Unlike Tuna, I had planned to foster this new kitten temporarily. Then the foster coordinator told me that he would have to be brought back to his pen when he was old enough to be neutered so that potential adopters could meet him. There was no way I was going to send him back there.
Because Tuna was delivered alone, kept in an incubator by himself, and adopted as an only kitten, I believe he may have been under the impression that he was the only kitten in the world. So meeting his new brother, Rufus, was quite a shock for him.
Rufus, recently stolen from his siblings, immediately wanted to start playing, and Tuna took it personally. While Rufus was a full month younger and significantly smaller, Tuna spent their first day together running away from her new best friend at full speed and hissing at him as loud as she could. But he recovered in less than 24 hours, and the two became inseparable. They are currently napping in my bed together as I write this.

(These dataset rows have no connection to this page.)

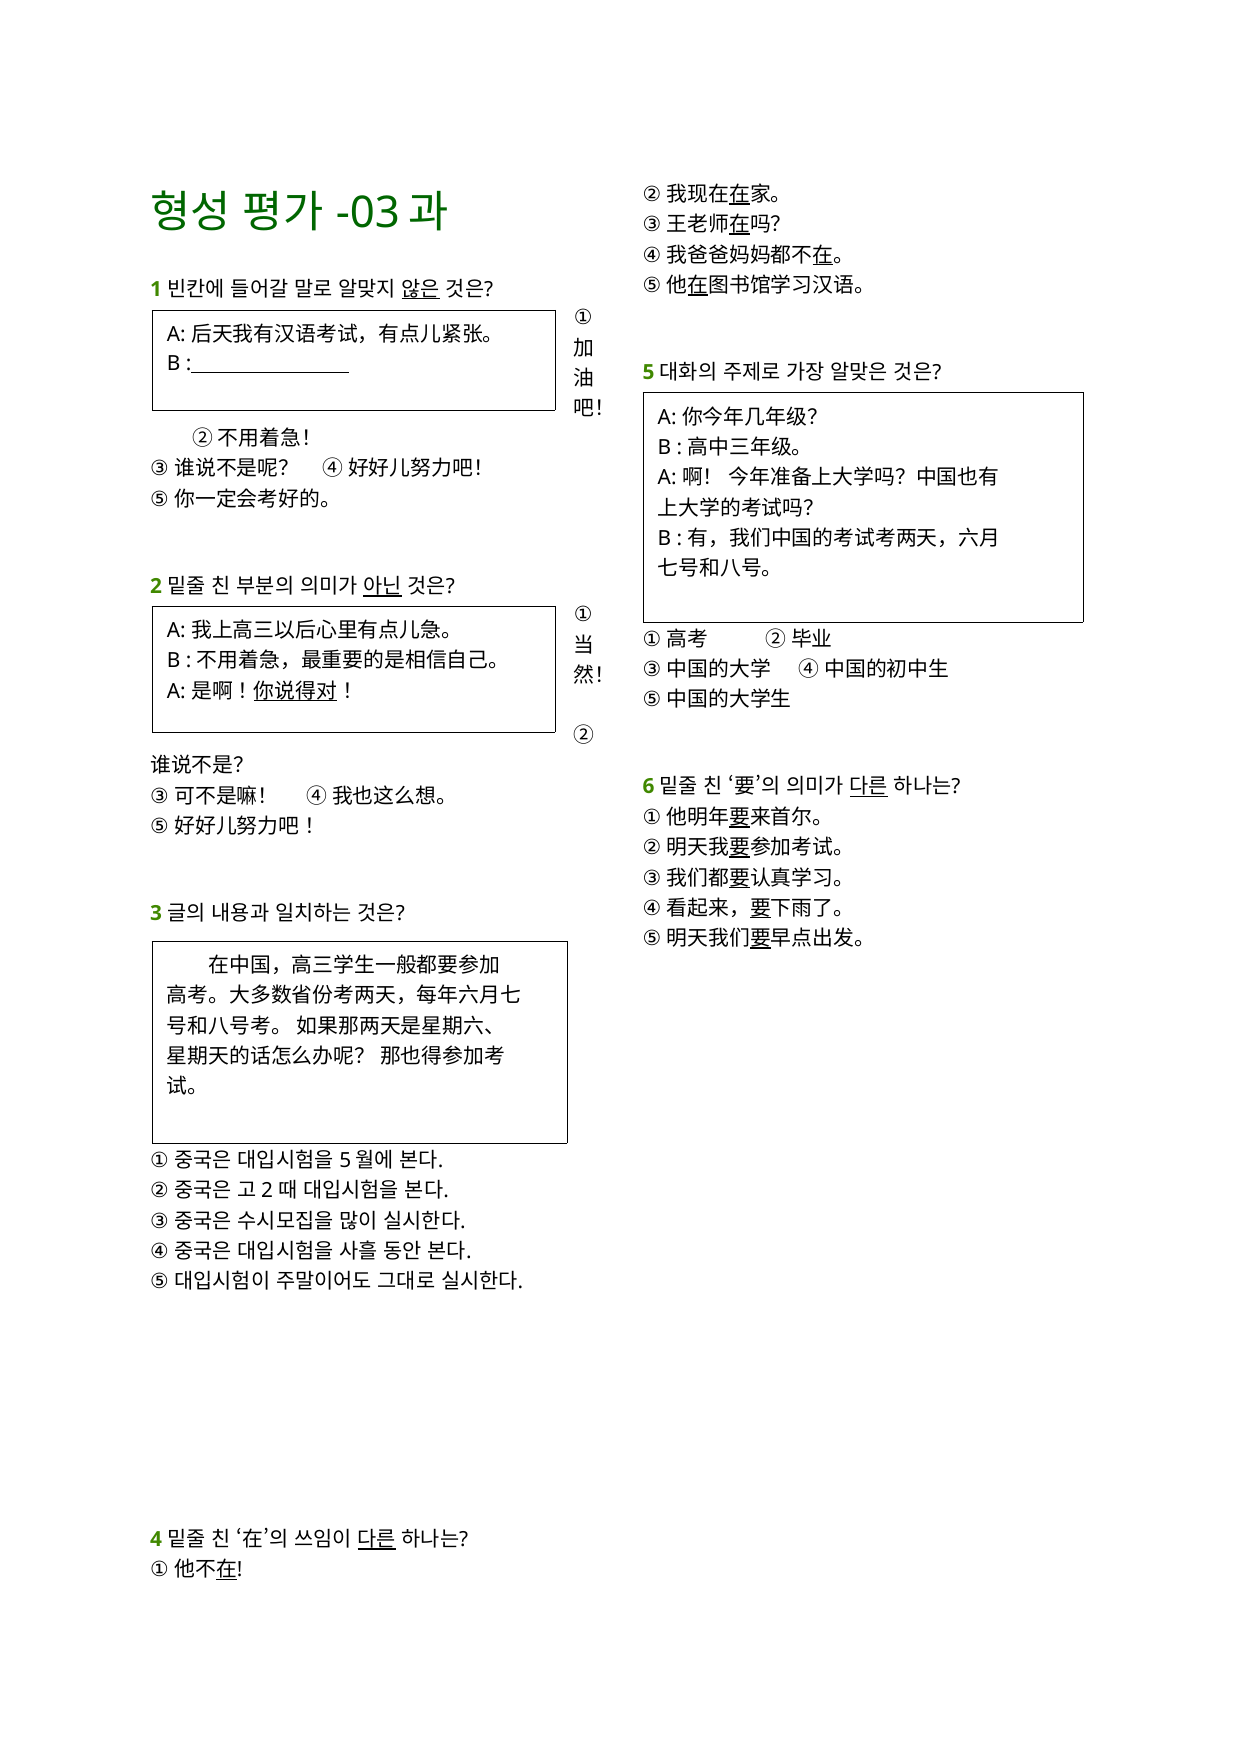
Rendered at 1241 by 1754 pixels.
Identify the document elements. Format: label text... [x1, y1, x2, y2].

text ④ 중국은 대입시험을 사흘 동안 본다. [150, 1234, 598, 1264]
text ⑤ 中国的大学生 [642, 683, 1090, 713]
text ① 중국은 대입시험을 5월에 본다. [150, 927, 598, 1173]
text 5 대화의 주제로 가장 알맞은 것은? [642, 355, 1090, 386]
text ⑤ 好好儿努力吧！ [150, 809, 598, 839]
text ③ 中国的大学 ④ 中国的初中生 [642, 652, 1090, 683]
text ④ 看起来，要下雨了。 [642, 891, 1090, 921]
text ⑤ 他在图书馆学习汉语。 [642, 268, 1090, 298]
text ② 중국은 고2 때 대입시험을 본다. [150, 1173, 598, 1204]
text 2 밑줄 친 부분의 의미가 아닌 것은? [150, 569, 598, 599]
text ② 明天我要参加考试。 [642, 830, 1090, 861]
text ③ 我们都要认真学习。 [642, 861, 1090, 891]
text ② 我现在在家。 [642, 177, 1090, 207]
text 형성 평가 -03과 [150, 177, 598, 241]
text ① 高考 ② 毕业 [642, 386, 1090, 652]
text ① 当然！ ② 谁说不是？ [150, 599, 598, 779]
text 1 빈칸에 들어갈 말로 알맞지 않은 것은? [150, 272, 598, 302]
text 3 글의 내용과 일치하는 것은? [150, 896, 598, 927]
text ④ 我爸爸妈妈都不在。 [642, 238, 1090, 268]
text ⑤ 대입시험이 주말이어도 그대로 실시한다. [150, 1264, 598, 1295]
text ③ 王老师在吗？ [642, 207, 1090, 238]
text ① 他明年要来首尔。 [642, 800, 1090, 830]
text ⑤ 明天我们要早点出发。 [642, 921, 1090, 952]
text ① 加油吧！ ② 不用着急！ [150, 302, 598, 452]
text ① 他不在! [150, 1553, 598, 1583]
text ③ 중국은 수시모집을 많이 실시한다. [150, 1204, 598, 1234]
text 4 밑줄 친 ‘在’의 쓰임이 다른 하나는? [150, 1522, 598, 1553]
text ③ 可不是嘛！ ④ 我也这么想。 [150, 779, 598, 809]
text ⑤ 你一定会考好的。 [150, 482, 598, 512]
text ③ 谁说不是呢？ ④ 好好儿努力吧！ [150, 452, 598, 482]
text 6 밑줄 친 ‘要’의 의미가 다른 하나는? [642, 770, 1090, 800]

Tuna’s adoption is now finalized, and Rufus has his final rabies appointment at the shelter on Friday, after which he will be all mine forever.
But their many adorable, whiny pairs are still in the shelter, dear reader. Please, if you are able and have a love for pets, I am begging you to go to the shelter and free one of these little inmates, bring them home, and give them a life worth living. They need you, right now.